Omicidio Serena Mollicone: Mottola assolti, perché?
Dopo 21 anni dall’omicidio di Serena Mollicone, si torna alla domanda iniziale: chi ha ucciso la giovane di Arce? Il Tribunale di Cassino non avrebbe fornito le risposte sperate e al termine del primo grado i giudici hanno deciso di assolvere tutti gli imputati, dalla famiglia Mottola ai due Carabinieri, Suprano e Quatrale. Per la procura, i responsabili della morte della giovane Serena sarebbero proprio l’ex maresciallo Franco Mottola, il figlio Marco e la moglie Anna Maria e per questo ha già annunciato il ricorso in Appello dopo aver letto le motivazioni della sentenza, attese per il prossimo autunno.
Per il momento, dunque, restano validi i dubbi sollevati dalle difese degli imputati, in particolare dei Mottola.
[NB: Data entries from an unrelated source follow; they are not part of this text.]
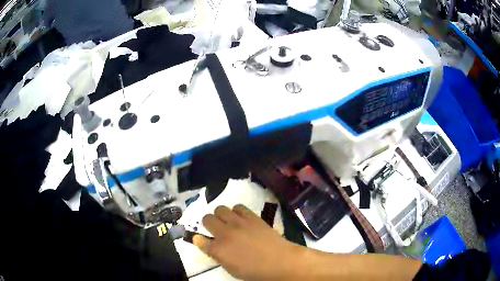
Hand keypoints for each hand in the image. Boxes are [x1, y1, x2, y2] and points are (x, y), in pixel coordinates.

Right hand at [193, 205, 300, 280]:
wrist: (280, 261)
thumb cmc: (255, 271)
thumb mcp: (231, 269)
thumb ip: (216, 255)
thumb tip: (201, 241)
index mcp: (219, 250)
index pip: (201, 240)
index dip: (200, 240)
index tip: (203, 240)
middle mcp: (225, 233)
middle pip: (207, 219)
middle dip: (209, 224)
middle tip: (217, 230)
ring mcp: (239, 223)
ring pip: (220, 208)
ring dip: (221, 215)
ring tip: (229, 223)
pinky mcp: (252, 217)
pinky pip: (238, 207)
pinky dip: (236, 212)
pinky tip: (241, 219)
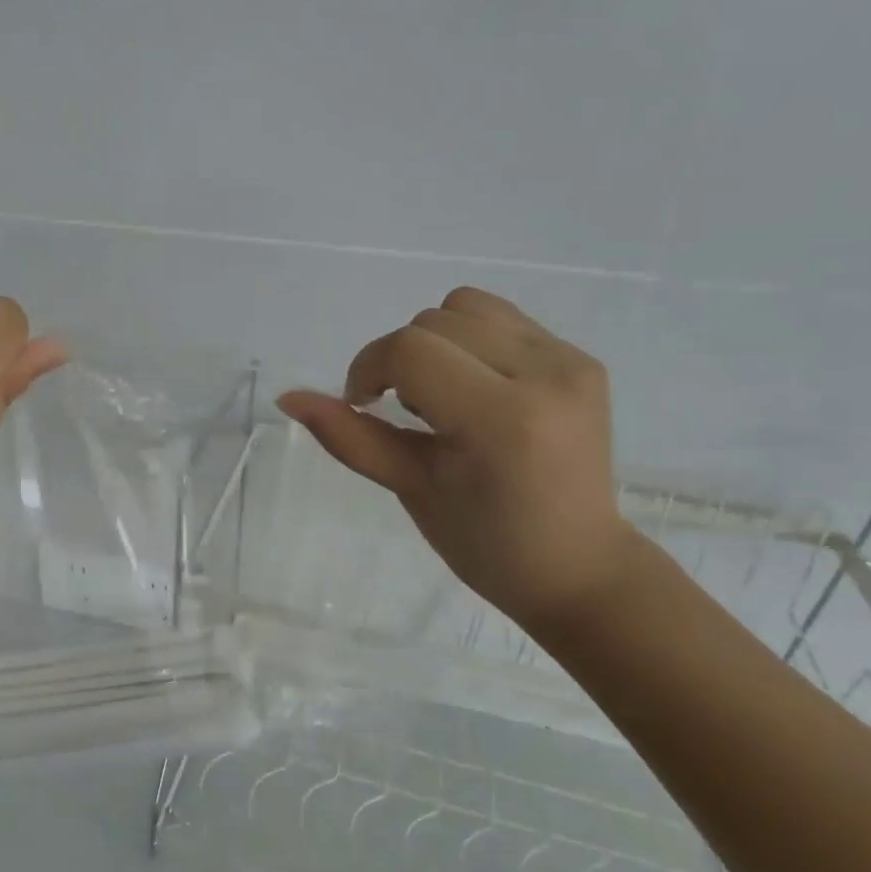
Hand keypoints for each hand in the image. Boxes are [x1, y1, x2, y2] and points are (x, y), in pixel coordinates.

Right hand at [278, 287, 635, 628]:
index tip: (361, 405)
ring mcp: (570, 362)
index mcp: (501, 418)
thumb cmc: (483, 543)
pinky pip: (502, 320)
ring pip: (466, 307)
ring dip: (433, 343)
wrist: (576, 565)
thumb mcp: (409, 488)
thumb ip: (349, 436)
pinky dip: (468, 343)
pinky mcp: (582, 360)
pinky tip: (475, 390)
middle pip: (434, 321)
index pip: (410, 351)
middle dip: (398, 360)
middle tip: (406, 414)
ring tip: (443, 396)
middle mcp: (544, 374)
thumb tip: (288, 398)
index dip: (368, 369)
Come rammenta Il Messaggero, infatti, gli avvocati Francesco Germani, Mauro Marsella, Piergiorgio Di Giuseppe e Enrico Meta hanno sempre ripetuto nel corso del processo: “L’assassino non è in quest’aula”, ed hanno fatto leva su questa loro tesi accendendo i riflettori su un ulteriore giallo, quello delle impronte. In tutto sono state rinvenute diverse impronte – 7 sul nastro ai polsi di Serena, 2 su quello usato per legare i piedi e 2 sul cassone di ferro che copriva il cadavere e altre decine sui libri della Mollicone accanto al suo corpo – ma nessuna di queste appartiene agli imputati né alle oltre 300 persone alle quali erano stati prelevati Dna e impronte. Un vuoto investigativo che avrebbe potuto contribuire a convincere la giuria dell’innocenza dei Mottola.
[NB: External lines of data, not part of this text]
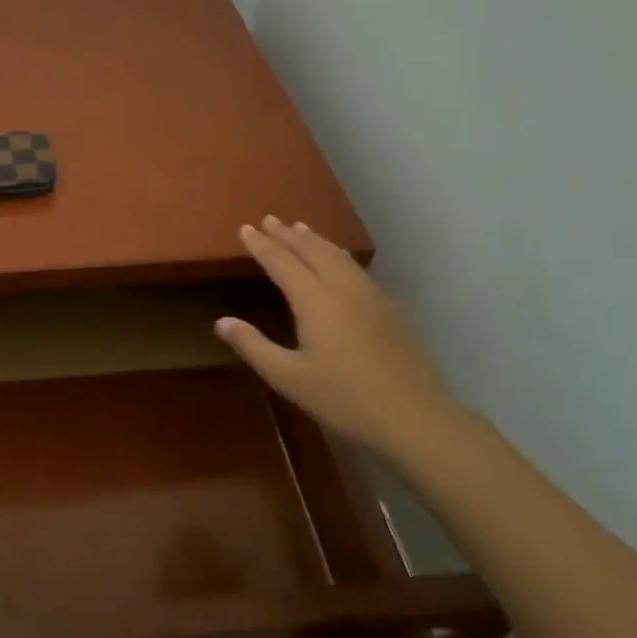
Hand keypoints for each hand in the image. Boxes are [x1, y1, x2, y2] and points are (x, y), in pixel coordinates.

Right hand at [214, 216, 455, 454]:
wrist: (415, 418)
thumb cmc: (345, 399)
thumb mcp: (289, 378)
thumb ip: (254, 346)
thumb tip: (221, 321)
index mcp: (315, 300)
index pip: (282, 262)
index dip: (262, 245)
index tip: (245, 228)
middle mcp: (342, 288)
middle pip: (312, 250)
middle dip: (288, 234)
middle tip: (269, 220)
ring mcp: (370, 296)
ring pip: (338, 255)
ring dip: (315, 240)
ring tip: (300, 228)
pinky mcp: (388, 310)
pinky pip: (355, 268)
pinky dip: (337, 254)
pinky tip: (339, 262)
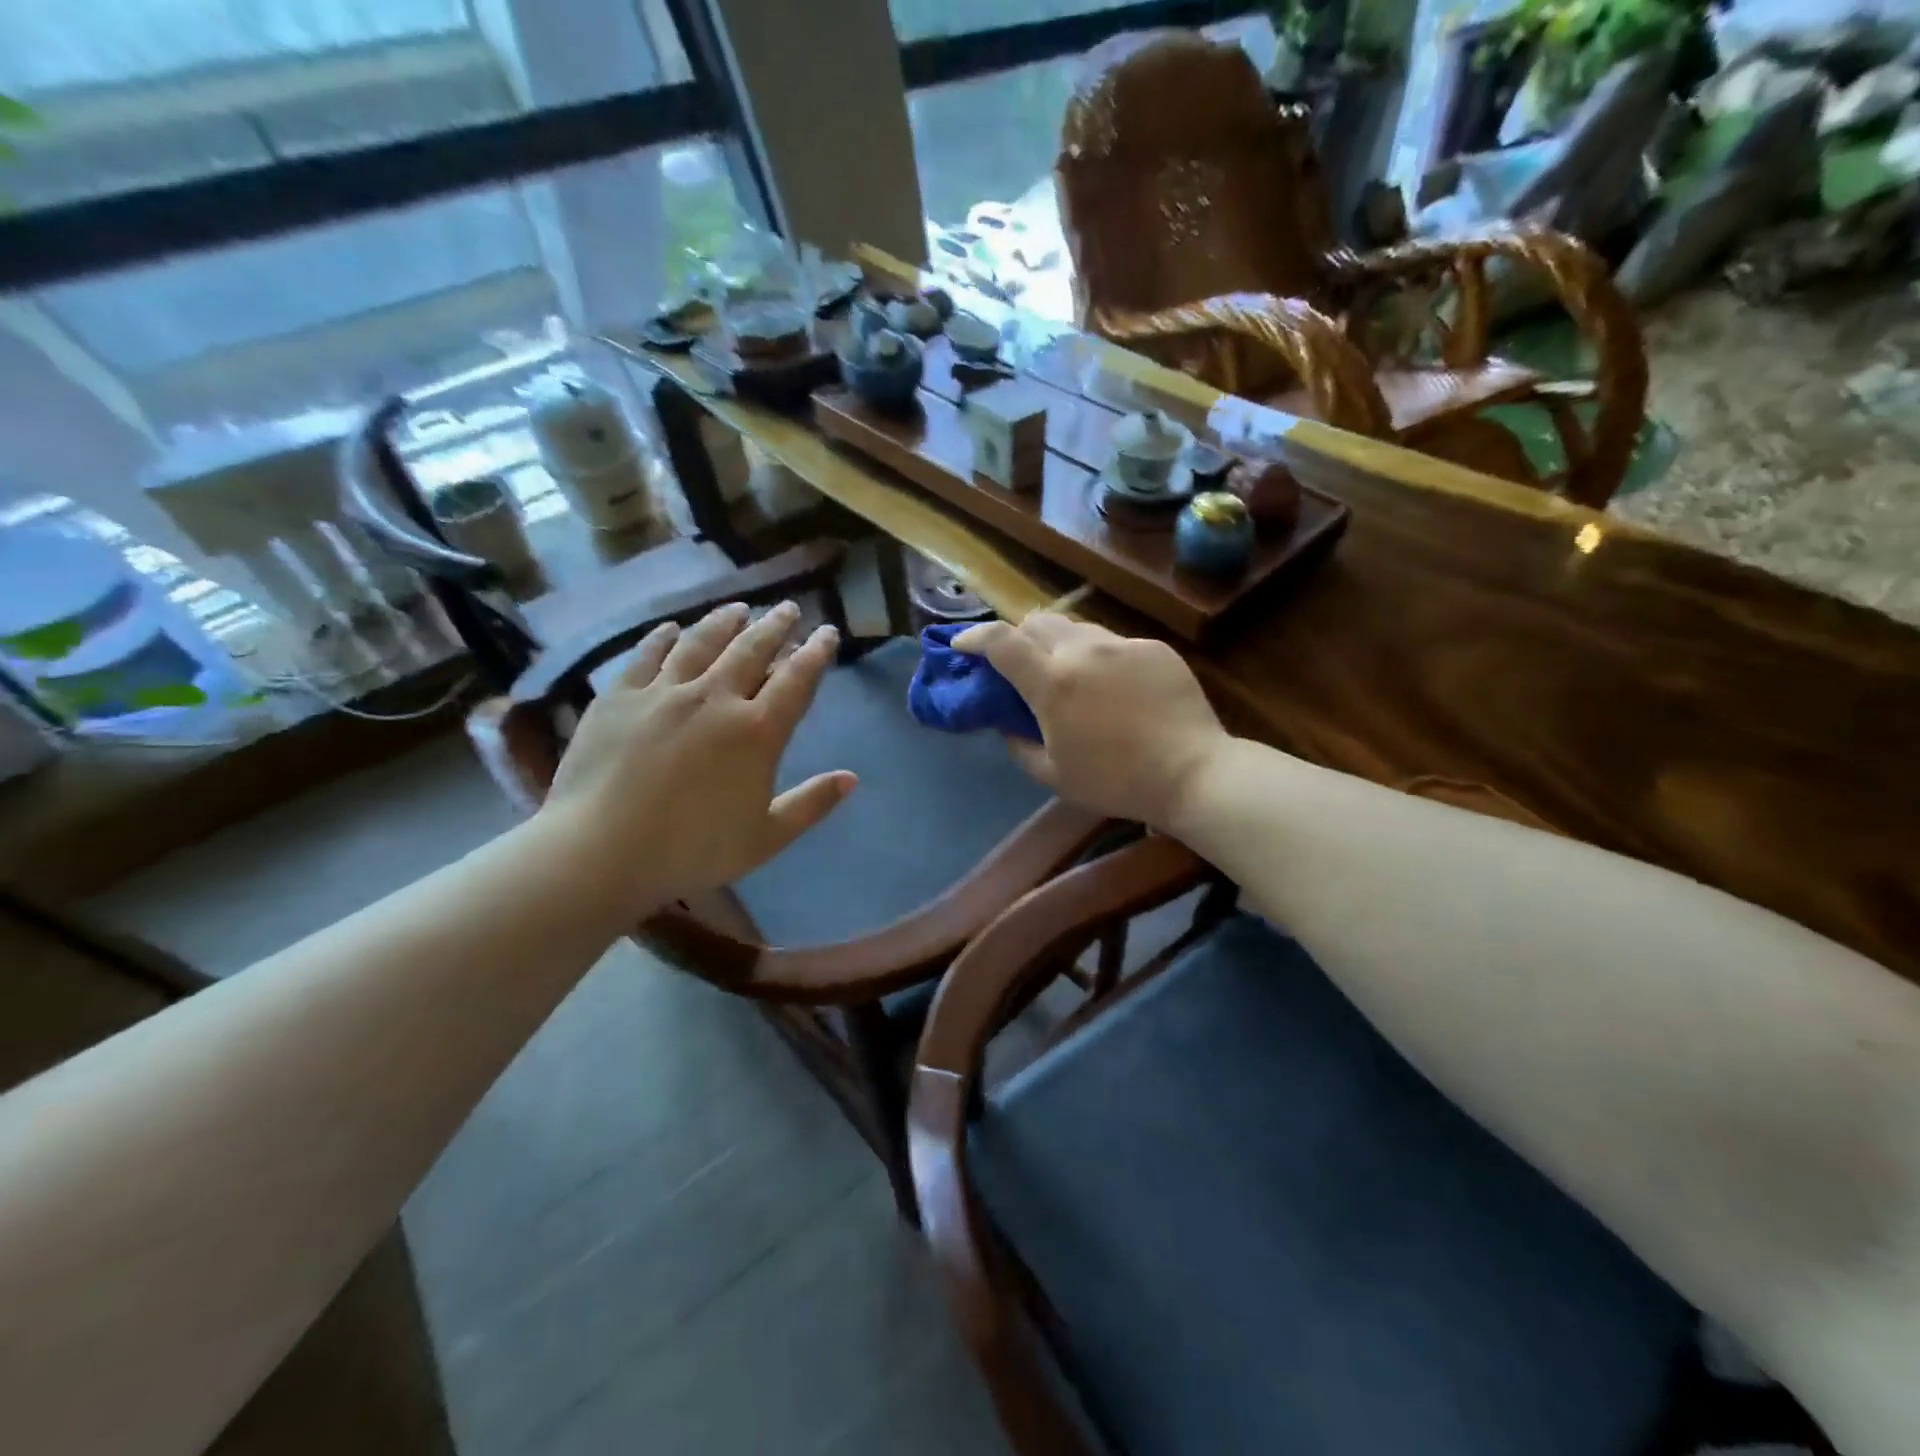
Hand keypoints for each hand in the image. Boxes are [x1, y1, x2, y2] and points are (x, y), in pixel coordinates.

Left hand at [536, 601, 854, 916]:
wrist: (601, 851)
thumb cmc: (692, 850)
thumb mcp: (766, 837)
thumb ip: (811, 804)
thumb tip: (852, 778)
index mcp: (757, 731)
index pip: (797, 679)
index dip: (816, 652)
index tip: (828, 632)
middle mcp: (715, 698)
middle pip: (752, 649)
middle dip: (775, 625)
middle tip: (787, 608)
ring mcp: (664, 692)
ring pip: (701, 642)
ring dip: (724, 622)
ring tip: (738, 608)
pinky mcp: (619, 696)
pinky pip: (647, 655)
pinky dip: (663, 637)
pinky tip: (671, 628)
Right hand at [954, 614, 1227, 830]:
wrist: (1192, 772)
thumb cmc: (1115, 781)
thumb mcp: (1053, 775)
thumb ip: (1019, 745)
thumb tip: (1009, 725)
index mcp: (1052, 682)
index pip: (1000, 641)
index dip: (973, 637)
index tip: (962, 646)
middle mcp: (1082, 650)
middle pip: (1036, 621)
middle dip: (1018, 637)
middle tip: (1020, 665)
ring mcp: (1122, 645)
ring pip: (1077, 628)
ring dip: (1060, 644)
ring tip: (1069, 675)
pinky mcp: (1153, 648)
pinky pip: (1114, 643)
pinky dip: (1099, 657)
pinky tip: (1114, 688)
Processo Serena Mollicone, tutti i dubbi della difesa dei Mottola
A pesare nella decisione dei giudici di assolvere tutti gli imputati nel processo sull’omicidio di Serena Mollicone potrebbe essere anche l’assenza di un movente. L’ipotesi da sempre sostenuta, secondo cui la giovane volesse denunciare Marco Mottola per il giro di droga in cui era coinvolto non ha trovato riscontri in aula così come quella di una relazione tra i due. Ed anche le testimonianze sui presunti depistaggi dei Mottola sarebbero apparse fin troppo vaghe. Ciò che tuttavia non avrebbe retto sarebbero stati i due pilastri fondamentali sui quali avrebbero puntato le due pm, Beatrice Siravo e Carmen Fusco, ovvero le dichiarazioni del brigadiere suicida, Santino Tuzi e la porta della caserma, ovvero l'”arma del delitto”.
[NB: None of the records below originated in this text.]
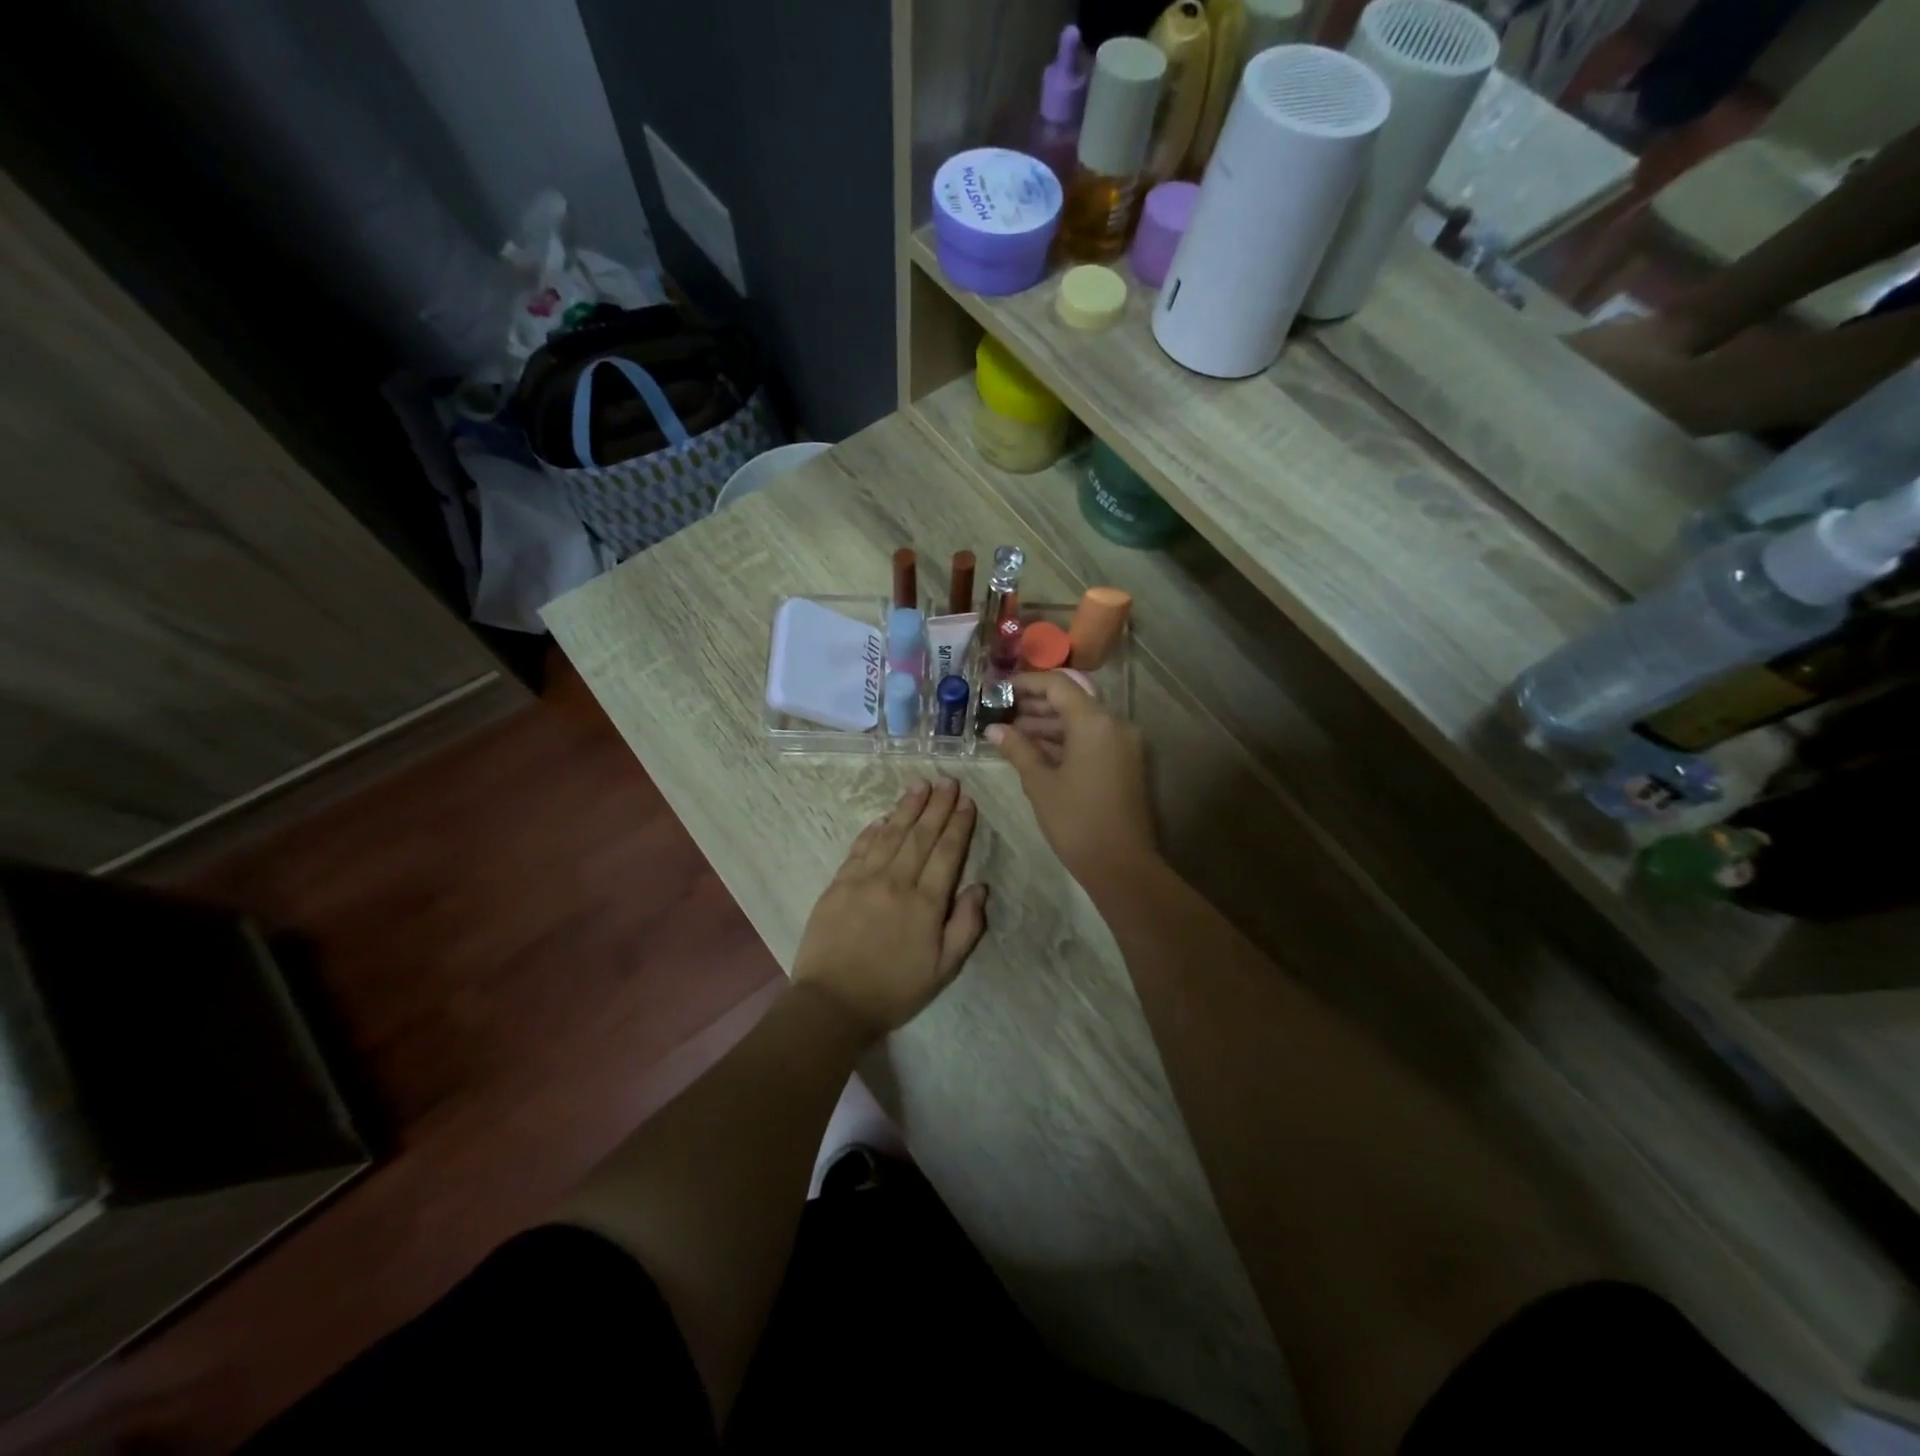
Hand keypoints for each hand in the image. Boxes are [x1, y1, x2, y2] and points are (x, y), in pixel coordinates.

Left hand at [791, 778, 988, 1038]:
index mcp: (926, 903)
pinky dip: (873, 830)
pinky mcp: (838, 884)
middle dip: (937, 806)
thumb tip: (980, 887)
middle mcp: (896, 882)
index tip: (967, 801)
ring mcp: (864, 880)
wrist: (832, 1004)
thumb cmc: (894, 990)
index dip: (958, 825)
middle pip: (920, 835)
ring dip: (906, 807)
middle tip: (948, 780)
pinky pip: (860, 848)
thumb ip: (966, 926)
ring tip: (920, 785)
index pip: (947, 853)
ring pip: (890, 834)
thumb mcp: (944, 969)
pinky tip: (883, 817)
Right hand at [985, 672, 1156, 886]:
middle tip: (1000, 712)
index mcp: (1095, 722)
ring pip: (1082, 720)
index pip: (1058, 685)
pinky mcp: (1125, 762)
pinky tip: (1035, 750)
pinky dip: (1065, 740)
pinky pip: (1092, 739)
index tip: (998, 690)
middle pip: (1072, 700)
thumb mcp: (1040, 783)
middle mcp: (1115, 724)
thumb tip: (994, 729)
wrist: (1122, 865)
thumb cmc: (1076, 821)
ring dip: (1048, 723)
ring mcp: (1124, 743)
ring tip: (1011, 733)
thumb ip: (1017, 749)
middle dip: (1035, 704)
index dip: (1026, 683)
In merito alle parole del brigadiere Tuzi, queste non sarebbero state ritenute attendibili. Il carabiniere, sette anni dopo l’omicidio di Serena Mollicone svelò di aver visto entrare in caserma, proprio l’1 giugno 2001, una ragazza. Si trattava della 18enne? Secondo la procura sì, ma per la difesa invece il brigadiere avrebbe manifestato delle incertezze in merito. L’attenzione si sposta sulla porta della caserma, contro la quale Serena sarebbe stata sbattuta da Marco Mottola dopo una lite per ragioni ignote, facendole perdere conoscenza. Quindi sarebbe stata uccisa con un sacchetto di plastica. Una ricostruzione alla quale si giunge dopo la riesumazione del corpo nel 2016. Secondo le analisi dei Ris e dell’anatomopatologa Cristina Cattaneo, trauma cranico e altezza di Serena combacerebbero con l’ammaccatura della porta e l’urto sarebbe dimostrabile dalle compatibilità tra le tracce di legno trovate tra i capelli della vittima e sul nastro adesivo usato per legarla. Di 25 frammenti, solo 18 sono ritenuti utilizzabili ma il più grande ha dato esito negativo. La compatibilità al 90% è stata accertata solo su 6 tracce. La difesa ha però contestato ampiamente le analisi dal momento che nei frammenti è stata trovata solo una pianta – tra le più comuni – rispetto alle decine presenti nella porta.